Amazon Mechanical Turk Survey

by /

The distributed distributed work meetup was this past Monday, and it would be an injustice to not have a blog post on the workers who make distributed work possible. Over the weekend we decided we would rerun and reexamine Panos Ipeirotis's survey of turkers. Panos, by the way, has a great blog on crowdsourcing, Amazon Mechanical Turk, and other interesting topics. I highly recommend reading it for many Turk related experiments and studies.

We used mostly the same questions as Panos's survey, which asked for:

  • the Turker's age (year of birth)
  • gender
  • educational level
  • income level
  • marital status
  • questions about their engagement on Turk
  • how often they Turk
  • income from Turk
  • why they Turk

In contrast to Panos's original survey which was run over a 3 week period, we ran this survey over the weekend in a 24 hour period. Due to this abbreviated weekend running, there will most likely be greater confounding factors as well as stronger selection bias, i.e. groups who work on weekends as opposed to during the week. To help mitigate the timing of the experiment and provide surveys close to uniformly over the 24 hours, we setup a script to release only 50 surveys an hour. Responses generally came at a steady pace and Turkers available at each hour were represented.

(Data extracted from a collection)
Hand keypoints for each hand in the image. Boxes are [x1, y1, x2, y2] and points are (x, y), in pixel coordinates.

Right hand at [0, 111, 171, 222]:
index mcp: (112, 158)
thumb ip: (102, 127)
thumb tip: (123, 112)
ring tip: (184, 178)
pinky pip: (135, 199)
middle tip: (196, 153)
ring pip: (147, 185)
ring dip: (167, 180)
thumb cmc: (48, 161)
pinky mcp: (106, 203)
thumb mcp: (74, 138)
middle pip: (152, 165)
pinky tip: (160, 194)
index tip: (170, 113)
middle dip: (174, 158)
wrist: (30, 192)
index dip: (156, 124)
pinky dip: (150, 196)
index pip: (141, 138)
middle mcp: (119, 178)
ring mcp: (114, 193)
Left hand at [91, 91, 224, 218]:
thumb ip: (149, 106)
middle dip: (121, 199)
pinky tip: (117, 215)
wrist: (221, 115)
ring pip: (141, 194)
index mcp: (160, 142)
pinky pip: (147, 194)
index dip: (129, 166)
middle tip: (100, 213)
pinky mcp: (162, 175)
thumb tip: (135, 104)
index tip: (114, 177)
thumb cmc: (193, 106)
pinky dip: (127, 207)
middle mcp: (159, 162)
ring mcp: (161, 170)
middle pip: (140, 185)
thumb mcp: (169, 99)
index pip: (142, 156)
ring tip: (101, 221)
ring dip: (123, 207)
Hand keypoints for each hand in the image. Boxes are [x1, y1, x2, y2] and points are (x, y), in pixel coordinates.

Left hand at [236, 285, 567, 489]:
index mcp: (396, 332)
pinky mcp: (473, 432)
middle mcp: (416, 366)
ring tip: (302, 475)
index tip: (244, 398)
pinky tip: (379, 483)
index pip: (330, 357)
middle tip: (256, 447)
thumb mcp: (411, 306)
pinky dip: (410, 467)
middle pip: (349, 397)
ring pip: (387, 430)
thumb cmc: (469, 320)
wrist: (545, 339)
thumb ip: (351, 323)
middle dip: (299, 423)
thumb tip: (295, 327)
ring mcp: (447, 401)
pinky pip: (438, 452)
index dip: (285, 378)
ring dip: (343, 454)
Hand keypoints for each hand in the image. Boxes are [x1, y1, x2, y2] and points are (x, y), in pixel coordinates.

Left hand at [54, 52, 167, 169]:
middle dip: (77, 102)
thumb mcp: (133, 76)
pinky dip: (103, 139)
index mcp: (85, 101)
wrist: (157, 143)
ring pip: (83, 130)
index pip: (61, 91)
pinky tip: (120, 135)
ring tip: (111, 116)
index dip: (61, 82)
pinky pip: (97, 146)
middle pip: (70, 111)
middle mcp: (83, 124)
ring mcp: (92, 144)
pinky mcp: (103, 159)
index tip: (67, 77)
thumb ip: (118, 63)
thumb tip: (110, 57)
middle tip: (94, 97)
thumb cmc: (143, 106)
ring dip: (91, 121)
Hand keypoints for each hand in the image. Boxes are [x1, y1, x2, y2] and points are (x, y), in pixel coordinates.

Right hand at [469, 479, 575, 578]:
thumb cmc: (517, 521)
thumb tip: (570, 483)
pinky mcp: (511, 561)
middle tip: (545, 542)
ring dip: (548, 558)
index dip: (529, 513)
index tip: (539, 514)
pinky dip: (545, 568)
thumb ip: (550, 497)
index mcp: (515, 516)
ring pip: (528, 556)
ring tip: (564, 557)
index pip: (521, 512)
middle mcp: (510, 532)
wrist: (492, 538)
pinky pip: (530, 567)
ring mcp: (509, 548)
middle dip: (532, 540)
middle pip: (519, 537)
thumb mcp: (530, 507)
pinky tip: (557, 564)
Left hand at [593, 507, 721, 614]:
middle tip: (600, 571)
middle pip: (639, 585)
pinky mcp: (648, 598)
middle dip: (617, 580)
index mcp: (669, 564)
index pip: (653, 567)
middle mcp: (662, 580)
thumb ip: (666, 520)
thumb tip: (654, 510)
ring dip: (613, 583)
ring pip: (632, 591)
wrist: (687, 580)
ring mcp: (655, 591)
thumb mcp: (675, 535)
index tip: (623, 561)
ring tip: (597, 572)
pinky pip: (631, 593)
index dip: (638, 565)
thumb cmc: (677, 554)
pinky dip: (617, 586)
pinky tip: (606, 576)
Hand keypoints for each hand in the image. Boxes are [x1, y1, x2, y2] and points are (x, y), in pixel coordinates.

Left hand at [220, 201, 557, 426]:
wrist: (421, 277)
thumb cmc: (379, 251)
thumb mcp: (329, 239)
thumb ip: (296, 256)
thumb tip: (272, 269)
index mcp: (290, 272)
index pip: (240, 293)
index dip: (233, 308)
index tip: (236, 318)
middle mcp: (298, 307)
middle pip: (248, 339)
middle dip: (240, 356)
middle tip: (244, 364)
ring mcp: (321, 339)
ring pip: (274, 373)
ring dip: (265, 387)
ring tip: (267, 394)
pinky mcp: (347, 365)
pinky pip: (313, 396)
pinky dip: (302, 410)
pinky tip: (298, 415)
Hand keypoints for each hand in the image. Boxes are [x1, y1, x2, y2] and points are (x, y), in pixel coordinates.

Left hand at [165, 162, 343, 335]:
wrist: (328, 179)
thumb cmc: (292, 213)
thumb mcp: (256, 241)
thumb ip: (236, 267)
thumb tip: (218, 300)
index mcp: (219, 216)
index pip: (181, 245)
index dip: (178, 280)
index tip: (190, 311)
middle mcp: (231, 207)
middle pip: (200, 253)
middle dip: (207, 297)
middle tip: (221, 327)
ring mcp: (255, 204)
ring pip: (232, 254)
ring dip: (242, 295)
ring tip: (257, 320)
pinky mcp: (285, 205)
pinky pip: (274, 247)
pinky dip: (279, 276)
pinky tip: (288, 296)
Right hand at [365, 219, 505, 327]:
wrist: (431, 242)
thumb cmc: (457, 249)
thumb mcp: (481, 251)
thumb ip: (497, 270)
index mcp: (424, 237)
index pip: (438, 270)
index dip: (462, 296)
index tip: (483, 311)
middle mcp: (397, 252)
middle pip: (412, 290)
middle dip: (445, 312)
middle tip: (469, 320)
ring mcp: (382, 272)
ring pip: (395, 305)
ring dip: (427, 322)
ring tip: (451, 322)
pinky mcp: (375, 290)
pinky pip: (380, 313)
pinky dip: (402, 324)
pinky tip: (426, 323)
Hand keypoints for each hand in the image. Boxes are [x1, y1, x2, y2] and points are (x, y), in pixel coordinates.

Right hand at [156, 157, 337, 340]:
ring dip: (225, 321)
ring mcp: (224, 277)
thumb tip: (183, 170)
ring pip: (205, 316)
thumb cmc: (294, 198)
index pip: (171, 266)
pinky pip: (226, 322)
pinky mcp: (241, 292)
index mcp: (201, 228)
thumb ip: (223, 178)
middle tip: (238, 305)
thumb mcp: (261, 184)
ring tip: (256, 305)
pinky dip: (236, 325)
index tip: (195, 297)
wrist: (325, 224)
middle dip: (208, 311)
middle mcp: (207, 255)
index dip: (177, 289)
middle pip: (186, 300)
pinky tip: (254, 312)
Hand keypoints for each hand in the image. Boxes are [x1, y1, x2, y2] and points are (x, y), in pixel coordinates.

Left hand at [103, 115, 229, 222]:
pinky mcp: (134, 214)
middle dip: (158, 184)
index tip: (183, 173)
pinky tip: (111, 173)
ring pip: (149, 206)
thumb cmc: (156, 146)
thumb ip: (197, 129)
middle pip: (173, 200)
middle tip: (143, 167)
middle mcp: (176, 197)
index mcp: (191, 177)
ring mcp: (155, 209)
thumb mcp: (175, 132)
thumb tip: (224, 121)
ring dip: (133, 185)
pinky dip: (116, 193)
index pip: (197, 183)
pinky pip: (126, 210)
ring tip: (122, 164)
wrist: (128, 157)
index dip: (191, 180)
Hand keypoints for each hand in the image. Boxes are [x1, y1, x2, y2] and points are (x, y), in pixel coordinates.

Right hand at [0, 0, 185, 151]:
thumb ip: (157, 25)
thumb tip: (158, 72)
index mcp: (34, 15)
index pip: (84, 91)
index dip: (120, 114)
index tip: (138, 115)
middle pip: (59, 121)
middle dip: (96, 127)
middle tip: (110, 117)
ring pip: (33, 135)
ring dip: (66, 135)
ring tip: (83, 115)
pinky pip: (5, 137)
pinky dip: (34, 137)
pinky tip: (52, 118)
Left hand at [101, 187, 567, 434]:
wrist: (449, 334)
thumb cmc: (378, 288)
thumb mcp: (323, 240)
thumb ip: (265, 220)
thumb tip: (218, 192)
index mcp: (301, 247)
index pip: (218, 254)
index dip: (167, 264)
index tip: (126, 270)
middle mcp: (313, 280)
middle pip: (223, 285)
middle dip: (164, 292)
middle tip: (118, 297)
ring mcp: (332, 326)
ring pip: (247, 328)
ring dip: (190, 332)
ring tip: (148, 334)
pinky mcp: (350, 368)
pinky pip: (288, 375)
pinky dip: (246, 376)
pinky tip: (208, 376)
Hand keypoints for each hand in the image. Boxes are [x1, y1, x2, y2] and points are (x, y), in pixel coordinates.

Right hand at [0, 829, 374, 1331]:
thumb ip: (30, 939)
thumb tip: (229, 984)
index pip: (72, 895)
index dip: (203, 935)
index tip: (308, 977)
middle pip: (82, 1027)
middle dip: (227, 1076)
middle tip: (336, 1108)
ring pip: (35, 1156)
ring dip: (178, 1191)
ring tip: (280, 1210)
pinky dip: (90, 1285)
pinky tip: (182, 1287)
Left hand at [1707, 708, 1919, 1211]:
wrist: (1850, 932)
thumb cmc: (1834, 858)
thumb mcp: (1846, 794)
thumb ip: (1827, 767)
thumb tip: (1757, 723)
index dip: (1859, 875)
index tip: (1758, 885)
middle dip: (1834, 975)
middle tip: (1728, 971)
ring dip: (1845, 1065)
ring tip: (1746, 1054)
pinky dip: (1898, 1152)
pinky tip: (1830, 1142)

[What you need to do]
Answer these questions from the Mechanical Turk survey post:
(a) On what day of the week was the distributed work meetup held?
(b) Over what period was Panos's original survey run?
(c) How many surveys did the script release each hour?

[Task solution]
(a) Monday
(b) A 3 week period
(c) 50